I get that you are in severe pain from sciatica. Ideally then of course she should have messaged you to say she would be late, but she didn't.

I actually think that both of you are being unreasonable and should apologise to each other. Your pain is probably influencing your behaviour. She had probably felt stressed looking after your children.

It could be six of one and half a dozen of the other.
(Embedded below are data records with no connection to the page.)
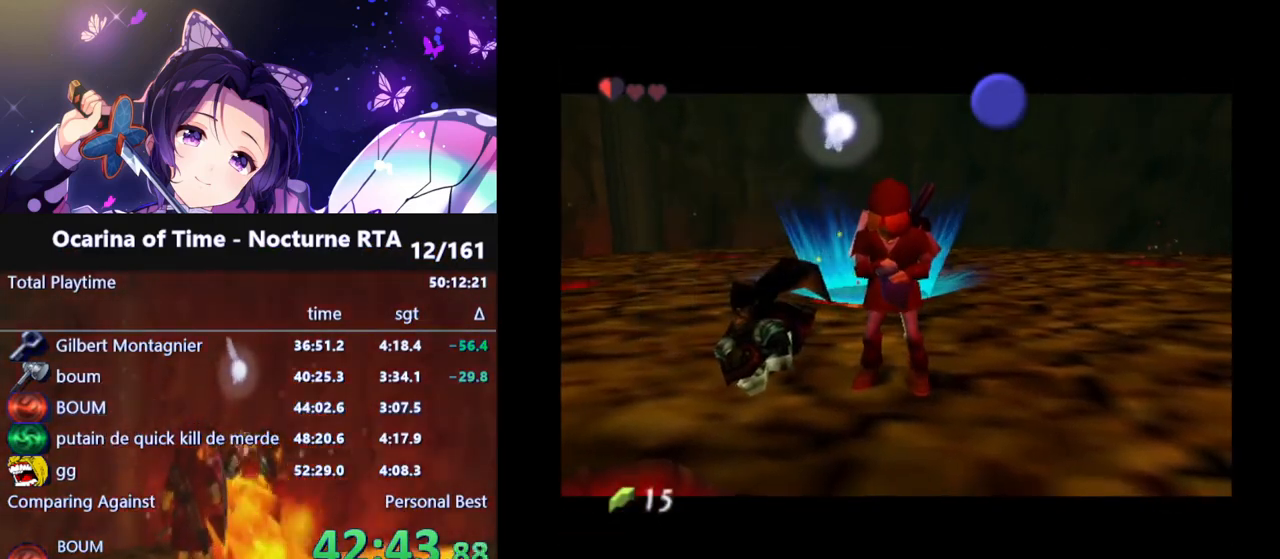
{"buttons": [], "left_stick": "center", "right_stick": "center", "events": []}
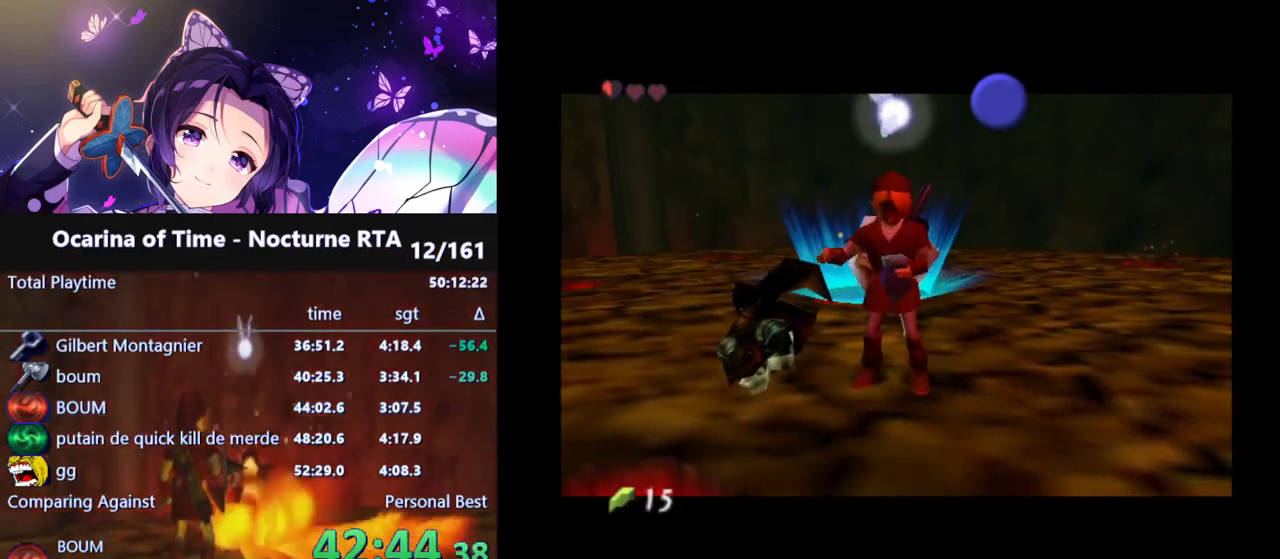
{"buttons": [], "left_stick": "center", "right_stick": "center", "events": []}
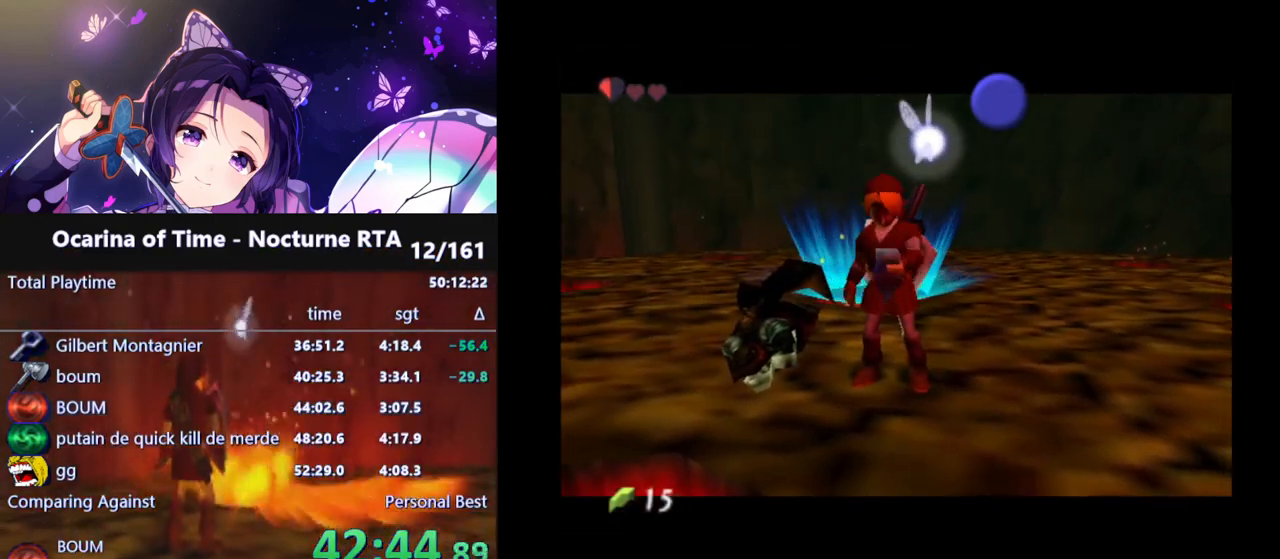
{"buttons": [], "left_stick": "center", "right_stick": "center", "events": []}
pollyglot · 02/09/2017 03:40

I don't see why she should be the one apologising. Perhaps she had her hands full with the children? Is she working as well as looking after the dc? Did you actually phone her to see if she was ok since she was so late? (your comment about phone calls seems to suggest that you called her after the event). If she is generally running late, then why assume she would be on time on this occasion? You seem to take a lot for granted, tbh.

OliviaStabler · 02/09/2017 03:45

Could you not have waited to move the items?

Olympiathequeen · 02/09/2017 05:55

It does sound as though she has a lot on her own plate as well as trying to support you. I suggest not relying on her so much and being a little less inward looking and try to find out what her state of mind is. Perhaps she is very stressed too? Perhaps it's making her very defensive hence her overreaction?

purplecorkheart · 02/09/2017 06:19

Did the things need to be moved at three? You know she has a habit of being late. Ok, it is annoying that people are late and yes she could have text but to be fair she had your dc. I think you need to be a bit more patient and grateful with her.

IdoHaveAName · 02/09/2017 06:23

Are you my sister? Because she sounds like my mother! She would try the patience of a saint. Say Boo to her? She's gone off on one. Honestly. She drives me around the twist.